TAREA ASIGNADA: Transcribe sin cambios el pasaje del texto sobre las contraseñas que va desde "Desearía acariciar más" hasta "nombre de usuario?)", ambos incluidos.

BLOQUE DE TEXTO:
┌────────

Las cosas,
al dejar de usarlas, se le olvida a uno cómo funcionaban.
Y la vida se
nos está codificando: dime cuántas contraseñas manejas y te diré de qué
padeces.
Desearía acariciar más a menudo las páginas de un libro, pero paso más horas con un bolígrafo (rojo) en la mano o aporreando teclas frente a un
ordenador. Últimamente me siento bastante
algoritmado y teraconfuso, y con la vista cansada de cualquier índole de
pantalla.
¿Y cómo se
entraba aquí? Seguro que anda por la nube… Ya bajará…
¡Ah! ¿Y quién era
yo? (Hoy en día se dice: ¿cuál era mi nombre de usuario?)
Pero la
contraseña no regresa. Y es que hay tantas contraseñas, tantos lugares en los
que uno debe entrar. Y leo en la prensa (digital) que casi todos ponemos las
contraseñas más predecibles. Pero, claro, es que si no son predecibles se
vuelven absolutamente olvidables.

└────────

EXTRACTO DE DATOS:
┌────────

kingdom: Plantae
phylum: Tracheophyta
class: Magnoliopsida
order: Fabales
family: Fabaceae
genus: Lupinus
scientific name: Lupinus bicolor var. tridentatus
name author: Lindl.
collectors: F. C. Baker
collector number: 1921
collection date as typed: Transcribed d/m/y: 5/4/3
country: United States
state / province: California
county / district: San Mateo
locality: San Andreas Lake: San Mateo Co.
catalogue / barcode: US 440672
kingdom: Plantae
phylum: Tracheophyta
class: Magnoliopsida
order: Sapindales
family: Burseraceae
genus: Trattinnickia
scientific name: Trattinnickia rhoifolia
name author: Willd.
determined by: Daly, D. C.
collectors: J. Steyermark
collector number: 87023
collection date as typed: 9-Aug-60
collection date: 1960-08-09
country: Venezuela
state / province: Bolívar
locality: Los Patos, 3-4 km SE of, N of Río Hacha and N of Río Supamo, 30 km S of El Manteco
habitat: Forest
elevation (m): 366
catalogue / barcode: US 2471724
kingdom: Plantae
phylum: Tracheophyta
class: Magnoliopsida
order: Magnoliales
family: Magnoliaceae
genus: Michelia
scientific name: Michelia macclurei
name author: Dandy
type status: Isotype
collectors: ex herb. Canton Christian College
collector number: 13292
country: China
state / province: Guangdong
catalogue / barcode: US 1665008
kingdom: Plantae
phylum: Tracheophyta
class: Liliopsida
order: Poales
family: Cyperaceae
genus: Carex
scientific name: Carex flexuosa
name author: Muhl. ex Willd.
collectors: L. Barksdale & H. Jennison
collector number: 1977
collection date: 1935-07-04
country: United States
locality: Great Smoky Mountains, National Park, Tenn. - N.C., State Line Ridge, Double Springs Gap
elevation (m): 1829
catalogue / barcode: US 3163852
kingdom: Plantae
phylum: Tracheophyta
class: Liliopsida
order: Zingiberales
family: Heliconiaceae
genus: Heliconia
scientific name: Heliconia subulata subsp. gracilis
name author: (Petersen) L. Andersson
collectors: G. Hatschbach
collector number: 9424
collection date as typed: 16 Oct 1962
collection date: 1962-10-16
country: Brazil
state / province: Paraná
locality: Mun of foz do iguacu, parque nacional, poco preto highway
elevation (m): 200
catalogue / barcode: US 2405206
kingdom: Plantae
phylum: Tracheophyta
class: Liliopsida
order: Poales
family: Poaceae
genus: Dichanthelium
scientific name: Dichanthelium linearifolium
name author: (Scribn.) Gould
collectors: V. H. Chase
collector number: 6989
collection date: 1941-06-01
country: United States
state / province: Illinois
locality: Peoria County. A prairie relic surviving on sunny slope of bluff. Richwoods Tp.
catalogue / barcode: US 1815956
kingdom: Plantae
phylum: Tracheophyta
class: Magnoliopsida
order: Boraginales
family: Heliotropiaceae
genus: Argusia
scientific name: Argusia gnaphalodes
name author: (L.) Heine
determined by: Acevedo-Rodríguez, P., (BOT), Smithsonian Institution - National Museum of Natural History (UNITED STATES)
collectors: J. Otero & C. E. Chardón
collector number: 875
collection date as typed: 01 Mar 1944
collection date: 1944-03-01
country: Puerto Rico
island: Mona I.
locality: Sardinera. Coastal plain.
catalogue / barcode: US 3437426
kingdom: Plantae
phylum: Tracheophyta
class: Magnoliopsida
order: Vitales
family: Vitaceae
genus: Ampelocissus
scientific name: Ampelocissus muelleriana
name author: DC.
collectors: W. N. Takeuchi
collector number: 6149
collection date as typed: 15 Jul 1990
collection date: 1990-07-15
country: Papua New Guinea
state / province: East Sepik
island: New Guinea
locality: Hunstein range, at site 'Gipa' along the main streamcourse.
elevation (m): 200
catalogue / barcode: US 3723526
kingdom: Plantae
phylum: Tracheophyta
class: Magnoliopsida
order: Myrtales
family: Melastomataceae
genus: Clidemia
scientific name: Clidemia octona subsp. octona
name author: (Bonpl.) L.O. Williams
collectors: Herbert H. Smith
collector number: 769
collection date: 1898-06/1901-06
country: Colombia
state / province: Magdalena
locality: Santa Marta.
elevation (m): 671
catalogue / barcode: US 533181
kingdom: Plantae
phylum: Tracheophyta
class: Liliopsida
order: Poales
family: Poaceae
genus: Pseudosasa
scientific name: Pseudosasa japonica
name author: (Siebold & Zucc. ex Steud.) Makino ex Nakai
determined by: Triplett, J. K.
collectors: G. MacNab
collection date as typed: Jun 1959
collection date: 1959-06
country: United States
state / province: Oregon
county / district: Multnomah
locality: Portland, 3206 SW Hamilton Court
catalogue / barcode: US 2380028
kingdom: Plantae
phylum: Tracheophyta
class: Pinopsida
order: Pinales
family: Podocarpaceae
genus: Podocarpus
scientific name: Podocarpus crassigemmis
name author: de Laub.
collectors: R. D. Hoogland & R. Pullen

└────────

SOLUCIÓN PROPUESTA:
Desearía acariciar más a menudo las páginas de un libro, pero paso más horas con un bolígrafo (rojo) en la mano o aporreando teclas frente a un
ordenador. Últimamente me siento bastante
algoritmado y teraconfuso, y con la vista cansada de cualquier índole de
pantalla.
¿Y cómo se
entraba aquí? Seguro que anda por la nube… Ya bajará…
¡Ah! ¿Y quién era
yo? (Hoy en día se dice: ¿cuál era mi nombre de usuario?)